En 1950, la Colombie est le seul pays d’Amérique latine à envoyer ses troupes sous les ordres des États-Unis contre les communistes coréens. Dans le deuxième pays du continent en termes de personnel militaire après le Brésil et le premier par rapport au nombre d’habitants, les plaintes pour violations commises par les militaires, déposées par les organisations de défense des droits humains, sont innombrables. Cependant, le dense réseau de propagande entourant la « famille militaire », considérée comme l’ennemi de Petro, indique l’omniprésence de cette culture dans divers secteurs de la société colombienne. À tel point que, selon une enquête réalisée en 2021, les forces armées étaient considérées comme l’institution la plus prestigieuse par 26,8 % de la population. En dernière position, on trouve les partis et mouvements politiques, avec seulement 8,5 % d’approbation.
Les attaques répétées contre le Venezuela bolivarien ont pu compter sur la position stratégique de bases militaires, visibles ou cachées, équipées de puissants outils de contrôle et de satellites, dont les terminaux sont également exploités depuis l’ambassade des États-Unis, et qui ont été massivement utilisées pour persécuter les protestations populaires. L’économie spatiale est un secteur important de l’économie de guerre, et la Colombie est également un satellite important des États-Unis dans ce domaine.

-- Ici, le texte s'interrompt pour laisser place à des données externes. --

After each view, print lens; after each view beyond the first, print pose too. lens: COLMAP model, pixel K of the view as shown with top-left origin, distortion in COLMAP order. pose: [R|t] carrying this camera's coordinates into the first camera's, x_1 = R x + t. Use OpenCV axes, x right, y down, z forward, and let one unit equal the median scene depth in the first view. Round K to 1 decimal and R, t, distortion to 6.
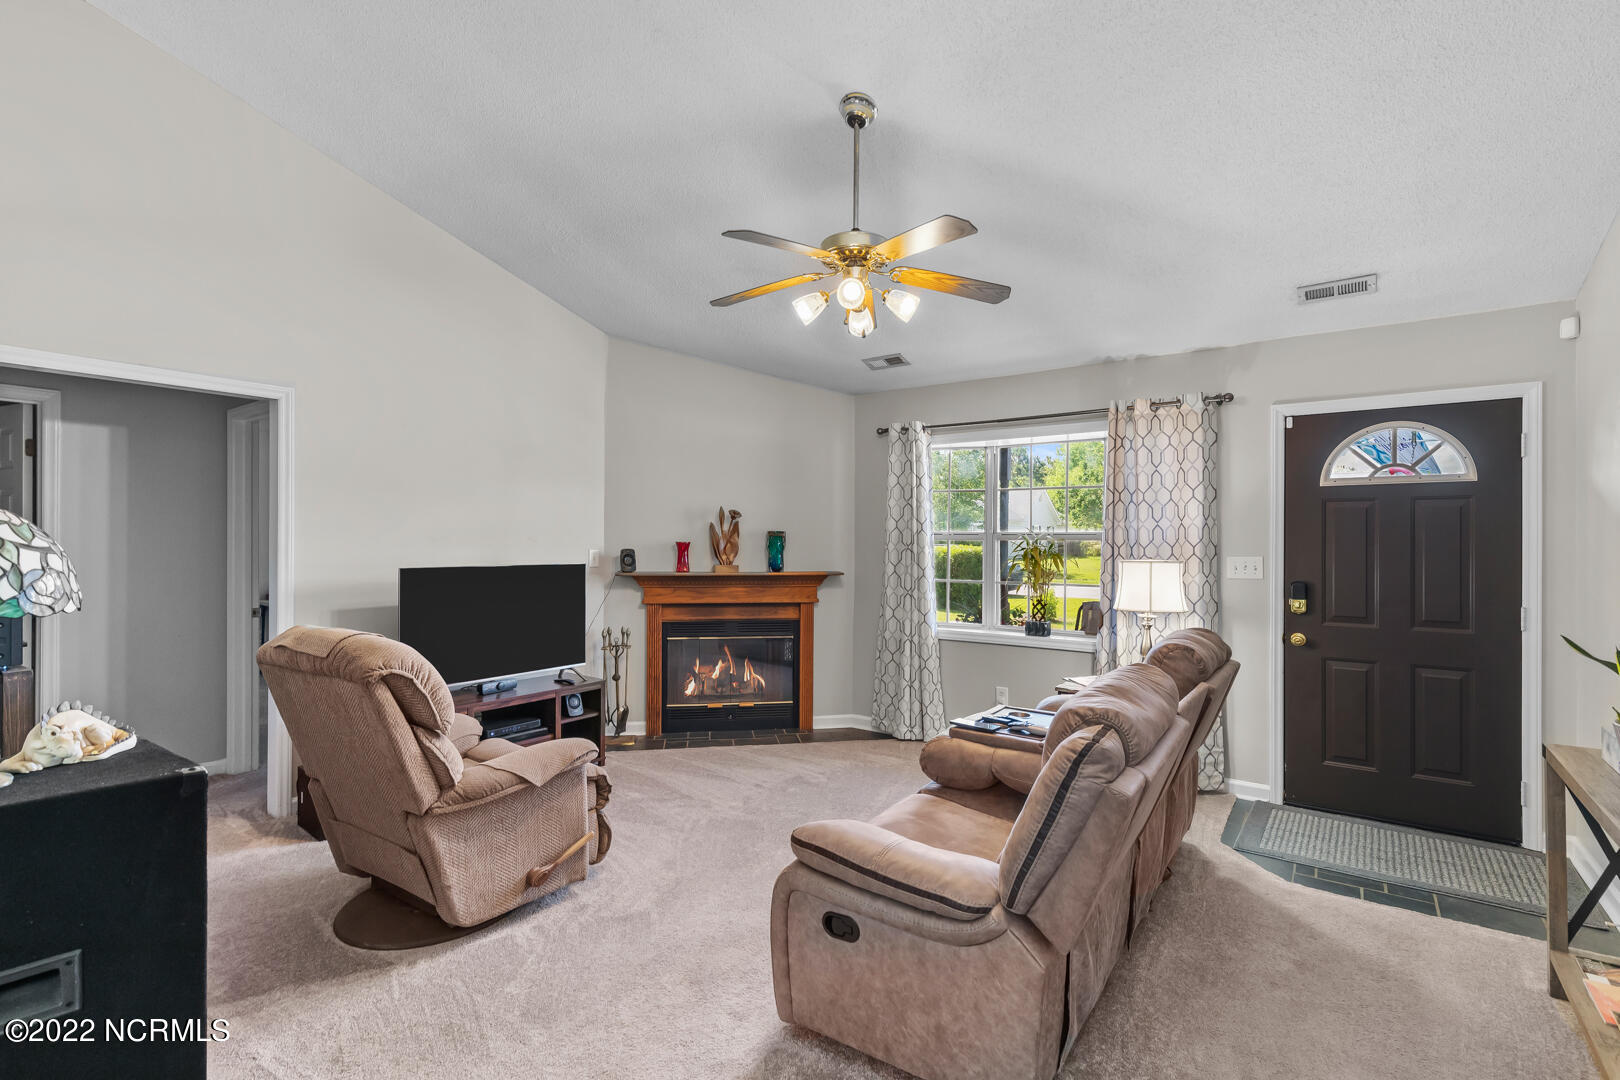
lens RADIAL K [[720.8, 0, 825.2], [0, 720.8, 536.0], [0, 0, 1]] dist [0.002116, -0.000081]
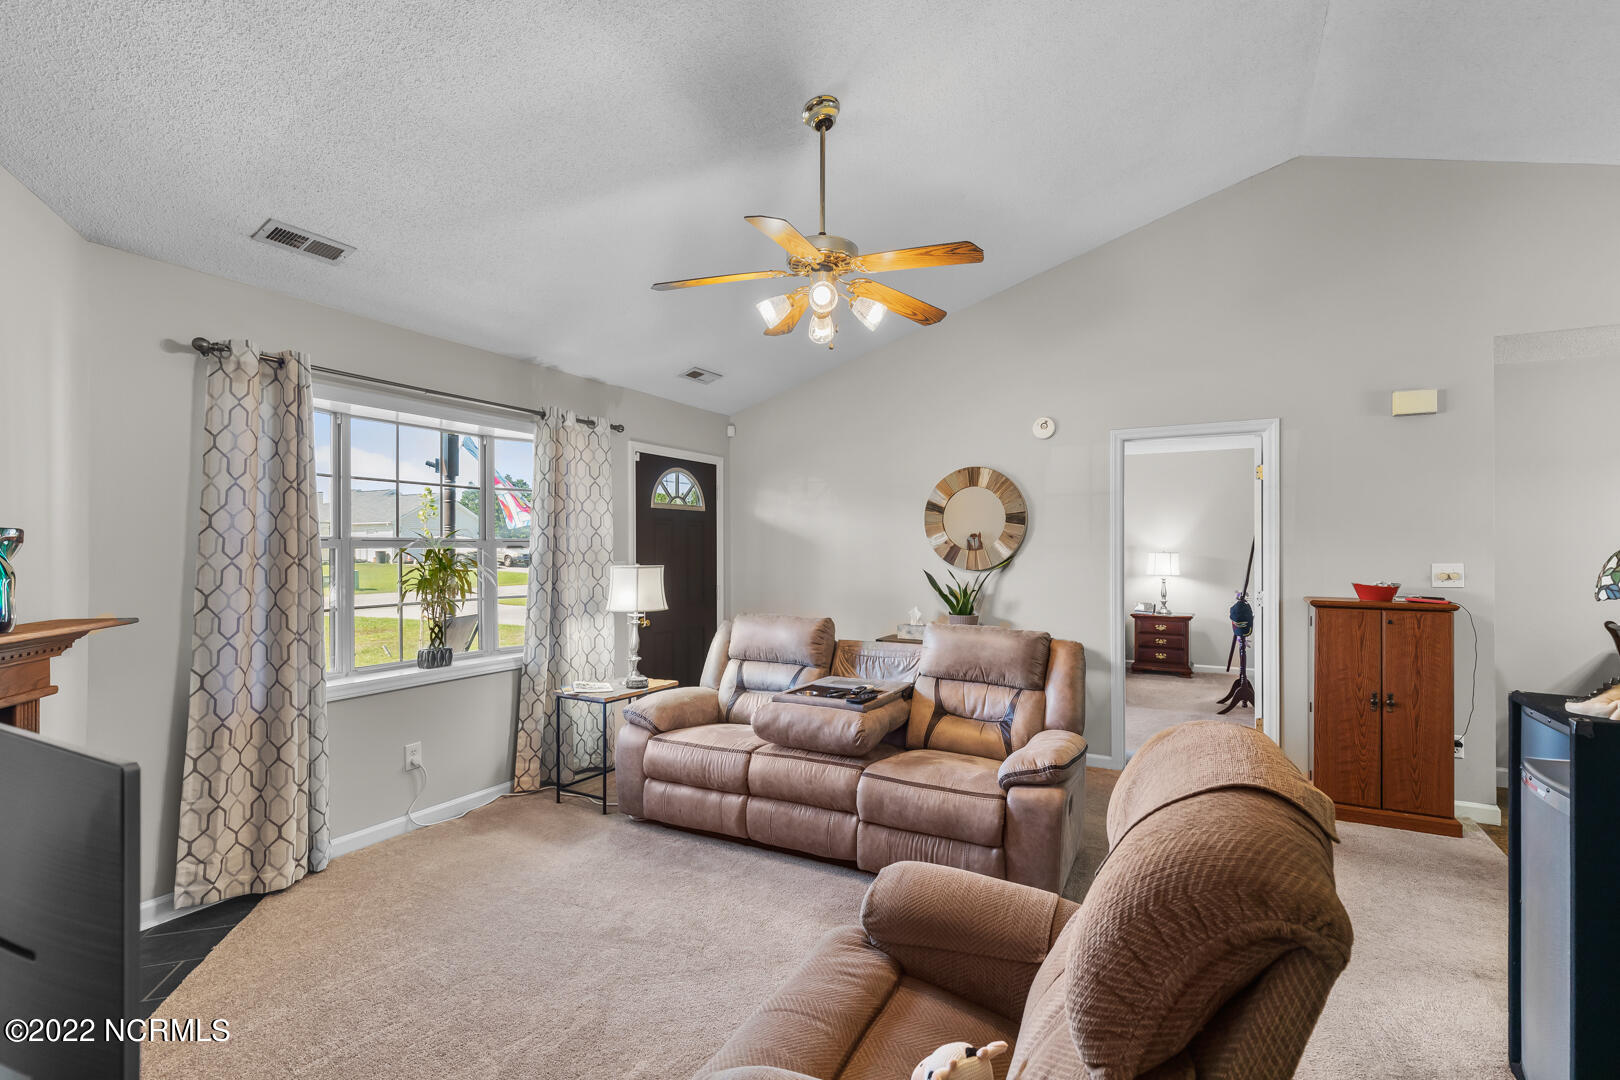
lens RADIAL K [[725.2, 0, 816.3], [0, 725.2, 547.8], [0, 0, 1]] dist [0.002386, 0.000255]
pose [[-0.123794, -0.006097, 0.992289, -0.679416], [-0.000057, 0.999981, 0.006137, 0.000368], [-0.992308, 0.000703, -0.123792, 0.811152]]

Entre-temps, l’ambassadeur des États-Unis en Colombie, Juan Carlos Pinzón, a déclaré qu’il quitterait le pays la veille de la prise de fonction de M. Petro, le 7 août. Pour cette date, Duque a organisé un grand concert d’adieu, au cours duquel il donnera libre accès aux « migrants vénézuéliens », pour lesquels il a reçu des fonds de plusieurs millions de dollars de la part de ses parrains américains et européens, dont ils n’ont jamais vu un centime, mais ont plutôt donné leurs voix à l’uribisme, qui les lui a données en un temps record.
Les peuples du continent mobilisés dans la campagne « Non + OTAN » espèrent que, outre l’ambassadeur américain, les représentants du « président intérimaire » autoproclamé du Venezuela, Juan Guaidó, partiront également. Les représentants du « président intérimaire » autoproclamé du Venezuela, Juan Guaidó, à qui Duque a « remis » l’entreprise pétrochimique Monómeros, volée au Venezuela par les États-Unis, partiront également. Le président du Venezuela, Nicolás Maduro, et le vice-président du PSUV, Diosdado Cabello, ont tous deux salué l’arrivée de Petro et Márquez au gouvernement colombien, joignant leurs voix à celles des autres présidents progressistes d’Amérique latine et à celle du président d’Alba, Sacha Llorenti.
Pendant la campagne électorale, sous l’impulsion des secteurs les plus radicaux qui composent sa coalition, Petro, malgré des déclarations antérieures malheureuses contre le gouvernement de Maduro, a promis de rétablir les relations avec le Venezuela. Et dans son premier discours, il a de nouveau évoqué l’intégration latino-américaine, parlant d' »un changement sans haine ni vengeance », fondé sur le « dialogue régional ». Un autre point sur lequel le chantage de la droite internationale s’est déjà fait sentir, amplifié par les médias hégémoniques et les plateformes pro-Uribe qui empoisonnent les réseaux sociaux.